119. Method according to claim 118, wherein said disorder characterized by the overexpression of HER2 is a cancer and said cancer has developed resistance to the therapeutic antibody.

120. Method according to claim 116, wherein the disorder characterized by the overexpression of HER2 is a cancer.

121. Method according to claim 120, wherein the cancer is selected from the group consisting of breast cancer, squamos cell cancinoma, lung cancer, such as small cell or non-small cell lung cancer, pancreatic cancer, glioblastoma, cervical cancer, ovarian cancer, vulval cancer, liver cancer, hepatoma, colorectal cancer, such as colon cancer, endometrial carcinoma, salivary gland carcinoma, kidney cancer, thyroid cancer, Wilm's tumor, bladder cancer, endometrial cancer, renal cancer, head and neck cancer, gastric cancer, esophageal cancer and prostate cancer.

122. Method according to claim 121, wherein the cancer is metastatic breast cancer.

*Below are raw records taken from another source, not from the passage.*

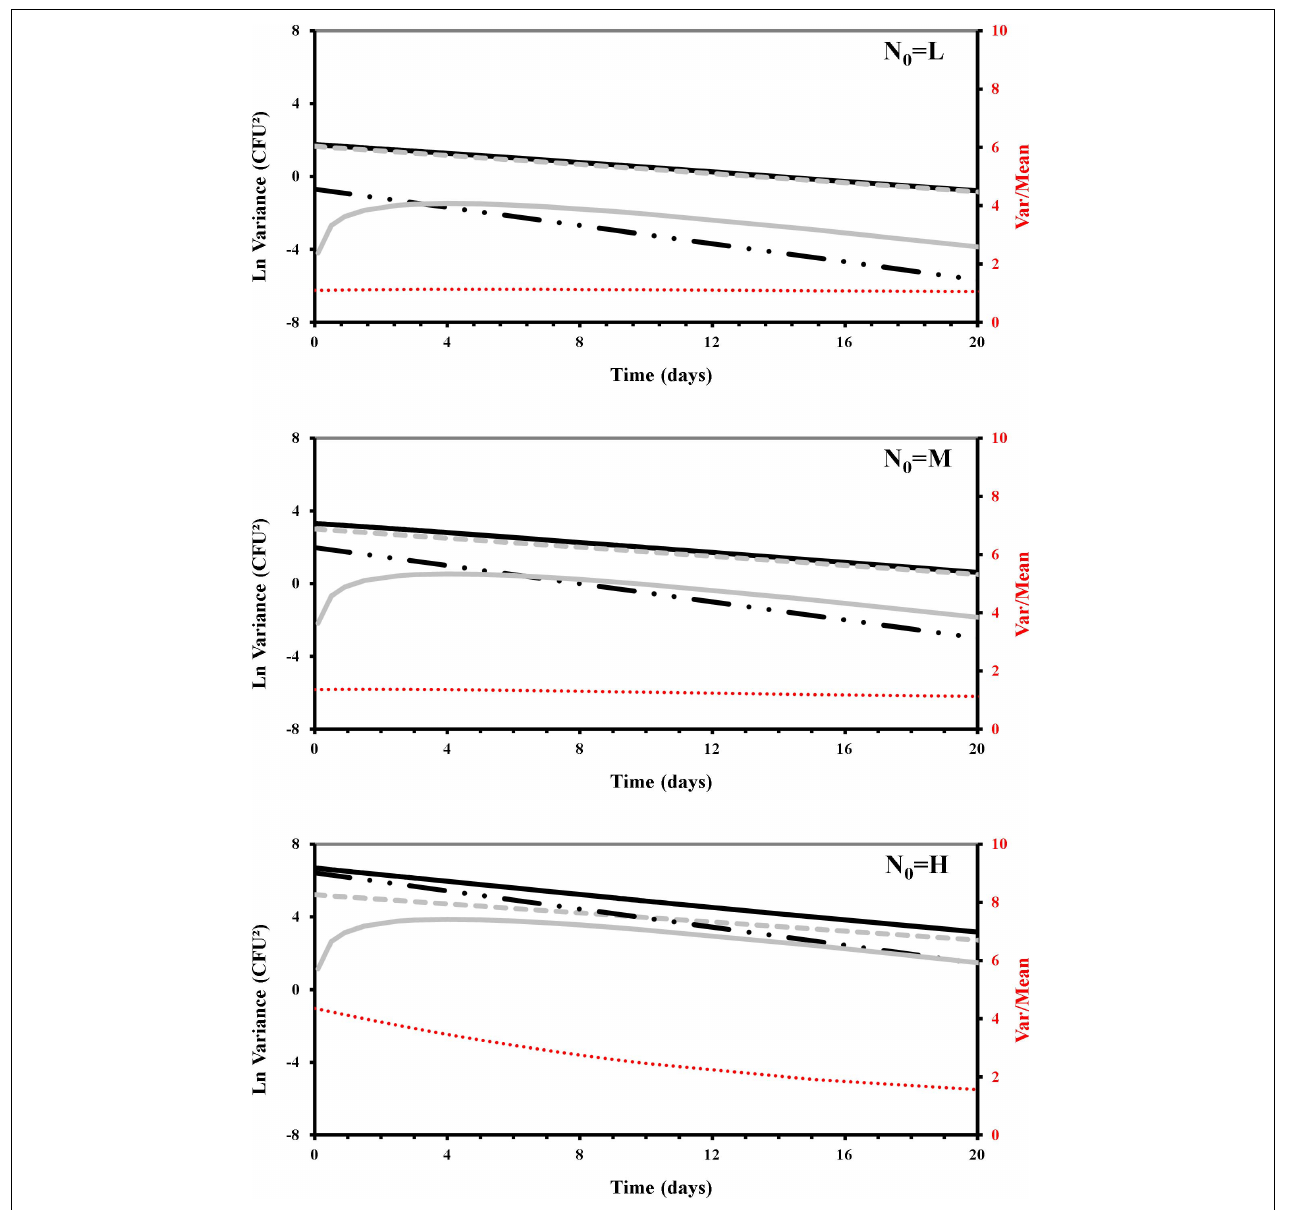
FIGURE 4 | Simulated contributors to variance of Listeria monocytogenes survivors during the osmotic treatment, starting with different initial cells (L, low cell density; M, medium cell density; H, high cell density). Total variance ( Var [ N t ] ): black solid line; Poisson variance E [N t ]: dashed gray line; non-randomness c 0 E [N t ] 2 : dashed black line; additional contribution (due to the osmotic treatment) to non-randomness ε t t E [N t ] 2 / E [N 0 ] 1 / 2 : gray solid line; variance over mean (secondary axis): dashed red line.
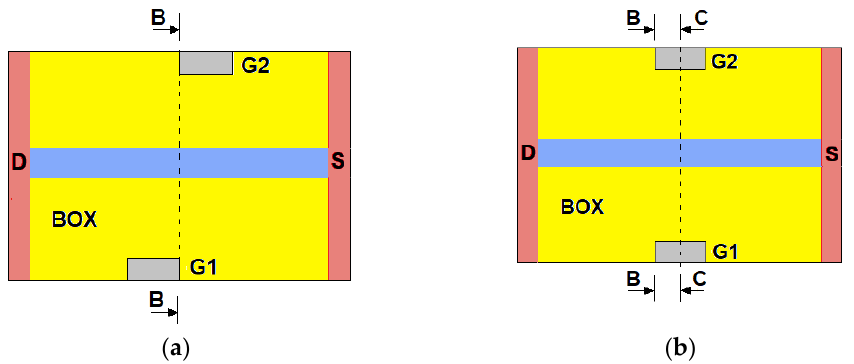
Figure 2. Schematic images of the sensor with (a ) asymmetric and ( b ) symmetric DEP electrodes.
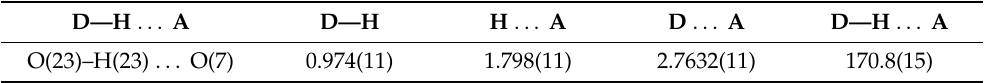
Table 1. Hydrogen bonding parameters for 4 (Å, ◦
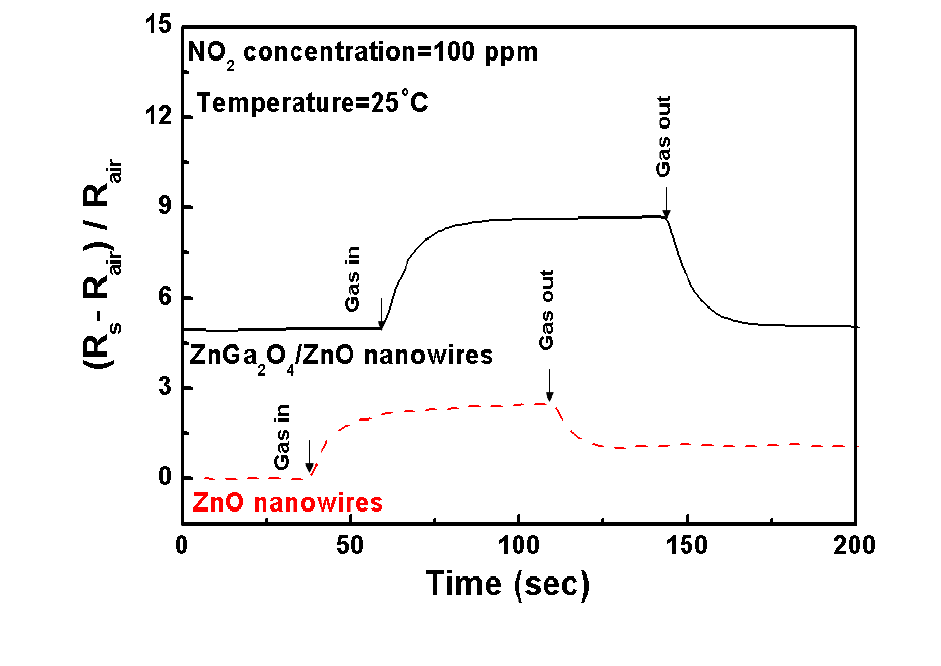
O /ZnO core shell nanowire sensor and ZnO 2 4 concentration in synthetic air at 25 2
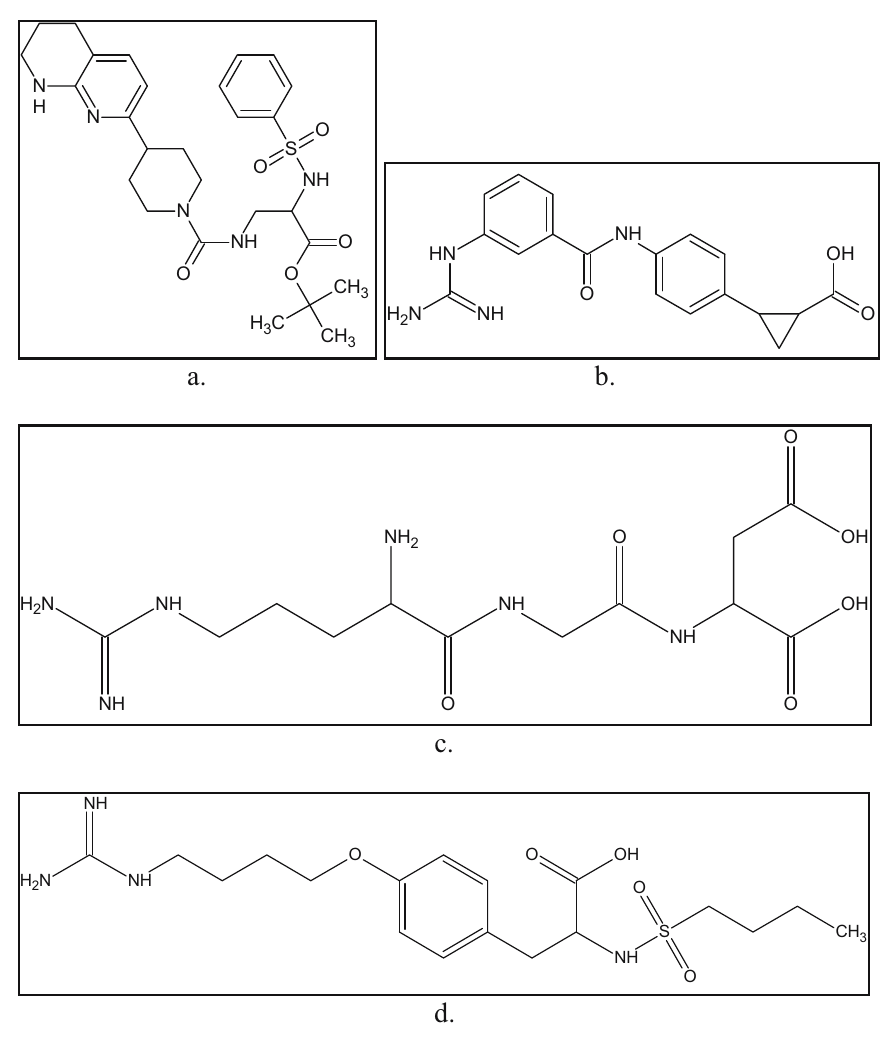
Figure 4: Major ανβ 3 antagonists; ( a ) Merck & Co, patent WO 9818461 - A1: 4 -( δ - 6,7,8 - tetrahydro -[ l,8 ] naphthyridin - 2 - yl ) piperidin - l - yl - carbonyl - 2 -( S )- phenylsulfonylamino - β - alanine - t - butylester; ( b ) searle, patent WO 9736858 - A1: 2 -[ 3 -[[[[ 3 -[( amino - imino methyl )- amino ] phenyl ] carbonyl ]- amino ] methyl ] phenyl ]- cyclopropane carboxylic acid ( tri fl uoro acetate salt ) ; ( c ) Merck KGaA, patent DE 19548709 - A: 2 ( S )- 2 -[[ 2 -[[( 2 S )- 2 - amino - 5 -( diamino methylidene amino )] amino ] acetyl ] amino ] butanedioic acid; ( d ) ( S )- 2 - butylsulfonamido - 3 -[ 4 -( 3 - amino - propoxy ) phenyl ]- propionic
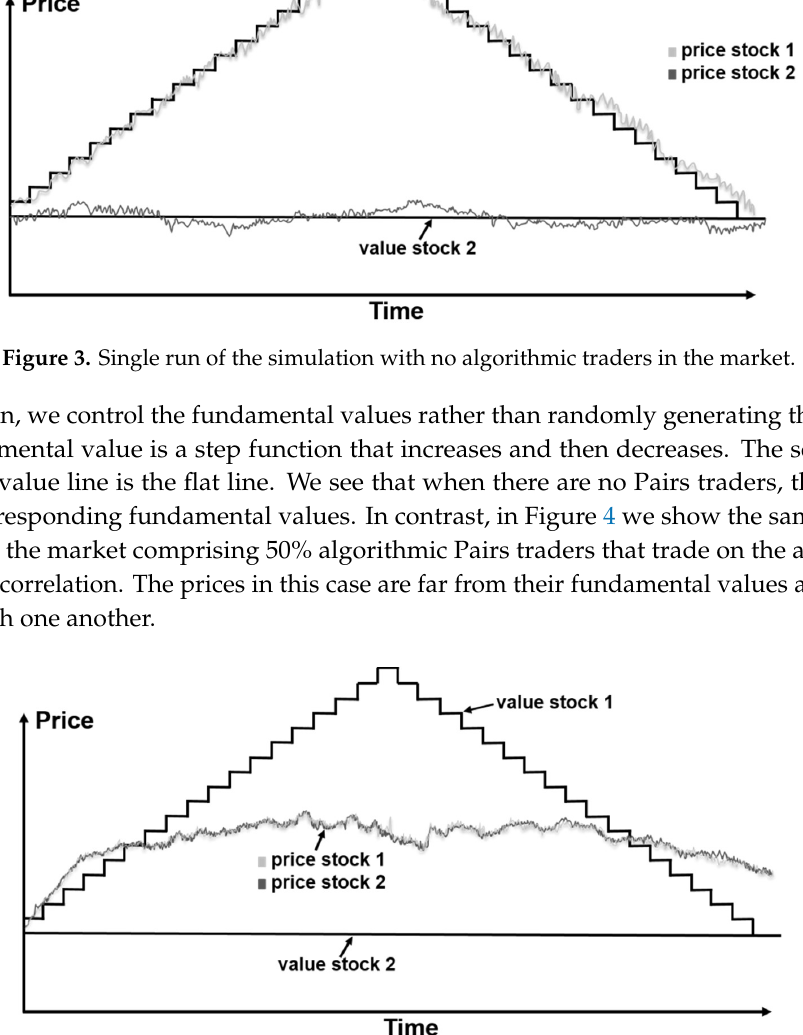
Figure 4. Single run of the simulation with 50% algorithmic pairs traders in the market.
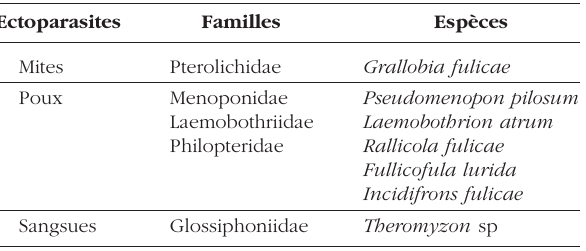
Tableau I. – Espèces d’ectoparasites isolées chez la Foulque macroule.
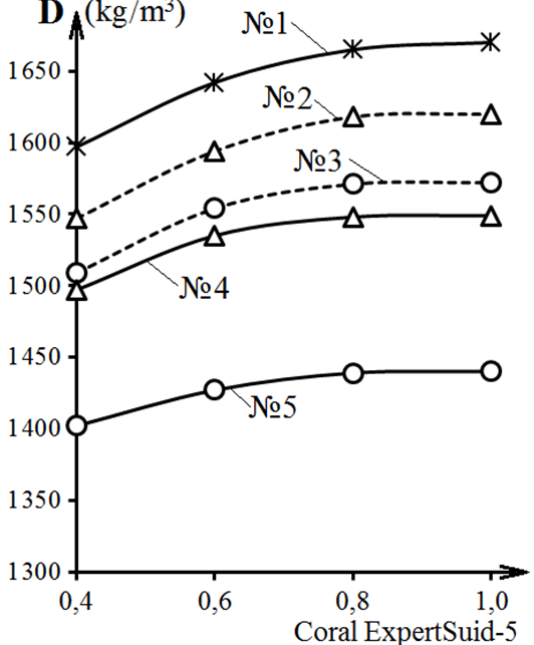
Figure 4. The effect of the amount of plasticizer and the type of sand on the average density of lightweight expanded clay concrete.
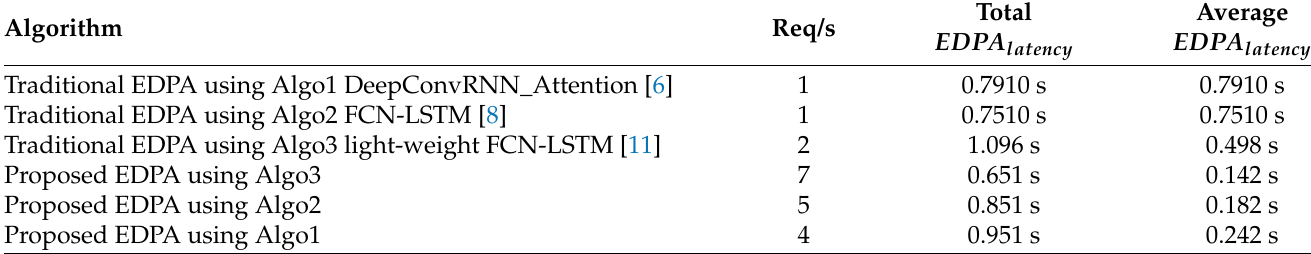
Table 5. End-to-end latency and the number of requests per second (Req/s).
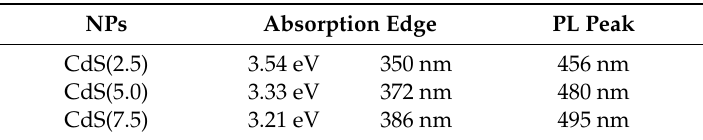
Table 2. Absorption edge and photoluminescence peak of the CdS nanoparticles synthesized by 2.5, 5.0, and 7.5 milliliters of sulphur per gram of cadmium thiolate.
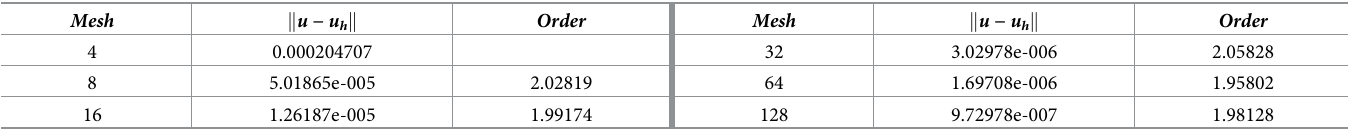
Table 1. Error profile and convergence rate for the Experiment 1. Mesh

123. An article of manufacture, comprising a container, a composition within the container comprising an affinity ligand according to claim 87 and a label on or associated with the container that indicates that said composition can be used for treating a disorder characterized by the overexpression of Human Epidermal growth factor Receptor 2 (HER2).

124. Article of manufacture according to claim 123, wherein the container has a sterile access port.

125. Article of manufacture according to claim 123, wherein the container is an intravenous solution bag or a vial having a stopper pierceable by a hypodermic needle.

126. Article of manufacture according to claim 123, further comprising a second container comprising a pharmaceutically acceptable buffer.